We had saved our lunch hunger for the Pier Market, ordering the local specialty: seafood. In addition to a view of the open kitchen serving meals, the hostess had given us choice seats overlooking the bay.
After lunch, we walked out onto the pier for sightseeing, as do thousands of tourists every day.
The sea lions entertained us. Most just lie on the docks and sleep. When one wakes up and honks, a few others join in. With a slight shift in position, one sea lion falls into the water, and then swims around to squeeze into another spot.
There’s plenty of other tourists around with cameras, so we just asked one to snap this group photo with Geovanni, Kia, Nancy, Stephen and myself.
We walked west along the embarcadero. The weather was clear, so it was easy to spot Alcatraz.
The narrow sidewalk between the Fisherman Wharf’s restaurants and their takeout counters is always colourful.
Working at the counters means tourists are always walking by snapping photographs.
I don’t eat crab, so I presume that the stacks are freshly cooked, but not necessarily sold hot.
On a Sunday midafternoon, the marina wasn’t very busy, with just a few workers on boats straightening up.
We walked west to Ghiradelli Square. It’s been years since I’ve been there, so I didn’t remember a fountain.
Stephen went into the Ghiradelli store on a chocolate shopping spree for Christmas gifts.
On the return walk east, we crossed over Hyde Street, with a cable car approaching the northern terminus.
Continuing east, the view south on Columbus Avenue reveals a view of the Transamerica Pyramid that I hadn’t recalled.
The Cannery wasn’t as active as I remember in the summers. The renovated structure still portrays a richness in history.
The Boudin Bakery at the Wharf is a new building since the last time I was in San Fran. I do remember the sourdough bread well.
There were dozens of customers in the lineups for bread.
Behind the counter, the shelves were well stocked with a wide variety of breads.
After we exited the store, we passed a large window where we could see a baker preparing rolls. I wonder how long the crocodile loaf has been in there.
On the land side of The Embarcadero across from Pier 39, there’s a series of art galleries. This one had a bench of monkeys outside.
Back into the car, we drove up to the top of Telegraph Hill. The others went inside for a look while I waited for a parking space to clear. When I joined them, I noticed that Coit Tower gives the backside view of Christopher Columbus looking out to sea.
It was getting late in the afternoon, with a beautiful sunset looking west from Telegraph Hill.
Cars creep down winding road. Residents in the nearby homes can’t say that they don’t expect it.
Since this section of Lombard Street is one-way northbound, Coit Tower is clear landmark.
By the time we arrived at Japan Center, the early sunsets of December had overtaken us. The lighted gates on the plaza are welcoming.

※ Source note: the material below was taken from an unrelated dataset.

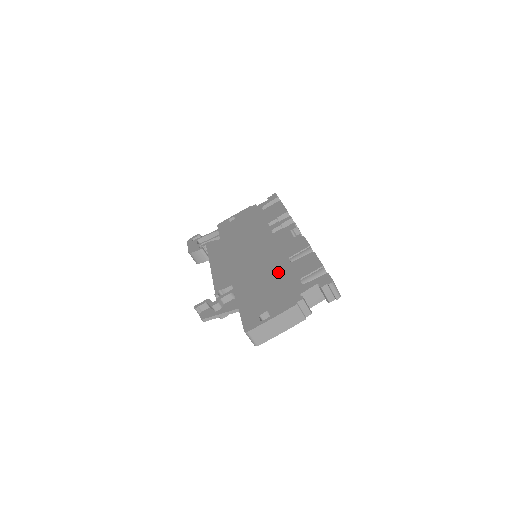
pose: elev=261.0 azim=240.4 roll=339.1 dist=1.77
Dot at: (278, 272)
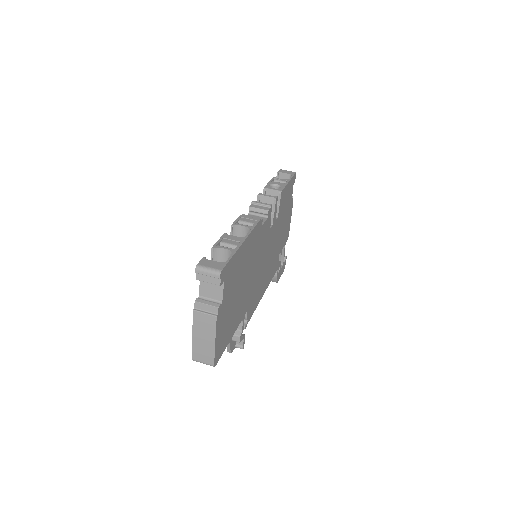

The Peace Pagoda has been a landmark of Japantown in San Francsico for forty years.
Nancy was impressed by the variety of Japanese delicacies available at Nippon Ya. We were culturally uncertain to share these tastes.
She said that she wasn’t buying very much, because after soon after she would have returned home, her whole family was going on a west coast vacation.
We strolled the Japan Center restaurants, weighing dinner alternatives. Stephen enjoyed the Christmas lights on the menu displays.
Since we had had a late lunch, we chose to have a lighter meal of noodles at Mifune.
On a slightly circuitous route towards Santa Clara, we continued west through Golden Gate Park for a stop at the Cliff House. In the darkness, we could barely make out Seal Rocks and the Sutro Baths — certainly with insufficient light to take photos. With Stephen at the helm, and myself in the navigator’s seat, we’re sure that Geovanni and Nancy had nodded off in the back seat after a long day started in Eastern Time and finished in Pacific Time.